Task goal: What follows is a block of records; reproduce all of it verbatim.
++++ Exercise materials
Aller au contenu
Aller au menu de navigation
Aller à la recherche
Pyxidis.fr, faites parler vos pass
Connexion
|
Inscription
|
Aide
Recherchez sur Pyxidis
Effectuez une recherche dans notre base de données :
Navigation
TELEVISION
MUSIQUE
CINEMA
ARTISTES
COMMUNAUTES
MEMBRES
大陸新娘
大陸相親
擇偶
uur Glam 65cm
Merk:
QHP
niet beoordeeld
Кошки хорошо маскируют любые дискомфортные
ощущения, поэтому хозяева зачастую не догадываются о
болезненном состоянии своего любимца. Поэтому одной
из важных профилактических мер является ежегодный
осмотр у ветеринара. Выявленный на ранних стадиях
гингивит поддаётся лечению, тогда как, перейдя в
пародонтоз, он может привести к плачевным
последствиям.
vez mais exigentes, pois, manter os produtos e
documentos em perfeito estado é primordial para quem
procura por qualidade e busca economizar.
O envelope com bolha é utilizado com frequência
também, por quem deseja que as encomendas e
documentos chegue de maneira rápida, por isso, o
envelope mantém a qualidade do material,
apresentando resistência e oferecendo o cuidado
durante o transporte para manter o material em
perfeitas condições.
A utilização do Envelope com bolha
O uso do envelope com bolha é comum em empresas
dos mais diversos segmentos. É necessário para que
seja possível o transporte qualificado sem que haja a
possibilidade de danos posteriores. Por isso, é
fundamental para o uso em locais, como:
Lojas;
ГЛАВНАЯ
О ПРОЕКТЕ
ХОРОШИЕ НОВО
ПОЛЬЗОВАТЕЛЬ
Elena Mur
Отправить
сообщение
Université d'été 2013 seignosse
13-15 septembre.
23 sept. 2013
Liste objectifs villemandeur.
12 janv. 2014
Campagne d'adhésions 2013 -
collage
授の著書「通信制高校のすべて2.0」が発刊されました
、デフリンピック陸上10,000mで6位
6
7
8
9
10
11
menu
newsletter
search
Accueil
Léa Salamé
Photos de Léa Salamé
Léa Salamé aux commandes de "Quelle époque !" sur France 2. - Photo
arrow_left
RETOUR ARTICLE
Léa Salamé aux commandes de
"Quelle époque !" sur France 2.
++++++++
Completed exercise:
Aller au contenu
Aller au menu de navigation
Aller à la recherche
Pyxidis.fr, faites parler vos pass
Connexion
|
Inscription
|
Aide
Recherchez sur Pyxidis
Effectuez une recherche dans notre base de données :
Navigation
TELEVISION
MUSIQUE
CINEMA
ARTISTES
COMMUNAUTES
MEMBRES
大陸新娘
大陸相親
擇偶
uur Glam 65cm
Merk:
QHP
niet beoordeeld
Кошки хорошо маскируют любые дискомфортные
ощущения, поэтому хозяева зачастую не догадываются о
болезненном состоянии своего любимца. Поэтому одной
из важных профилактических мер является ежегодный
осмотр у ветеринара. Выявленный на ранних стадиях
гингивит поддаётся лечению, тогда как, перейдя в
пародонтоз, он может привести к плачевным
последствиям.
vez mais exigentes, pois, manter os produtos e
documentos em perfeito estado é primordial para quem
procura por qualidade e busca economizar.
O envelope com bolha é utilizado com frequência
também, por quem deseja que as encomendas e
documentos chegue de maneira rápida, por isso, o
envelope mantém a qualidade do material,
apresentando resistência e oferecendo o cuidado
durante o transporte para manter o material em
perfeitas condições.
A utilização do Envelope com bolha
O uso do envelope com bolha é comum em empresas
dos mais diversos segmentos. É necessário para que
seja possível o transporte qualificado sem que haja a
possibilidade de danos posteriores. Por isso, é
fundamental para o uso em locais, como:
Lojas;
ГЛАВНАЯ
О ПРОЕКТЕ
ХОРОШИЕ НОВО
ПОЛЬЗОВАТЕЛЬ
Elena Mur
Отправить
сообщение
Université d'été 2013 seignosse
13-15 septembre.
23 sept. 2013
Liste objectifs villemandeur.
12 janv. 2014
Campagne d'adhésions 2013 -
collage
授の著書「通信制高校のすべて2.0」が発刊されました
、デフリンピック陸上10,000mで6位
6
7
8
9
10
11
menu
newsletter
search
Accueil
Léa Salamé
Photos de Léa Salamé
Léa Salamé aux commandes de "Quelle époque !" sur France 2. - Photo
arrow_left
RETOUR ARTICLE
Léa Salamé aux commandes de
"Quelle époque !" sur France 2.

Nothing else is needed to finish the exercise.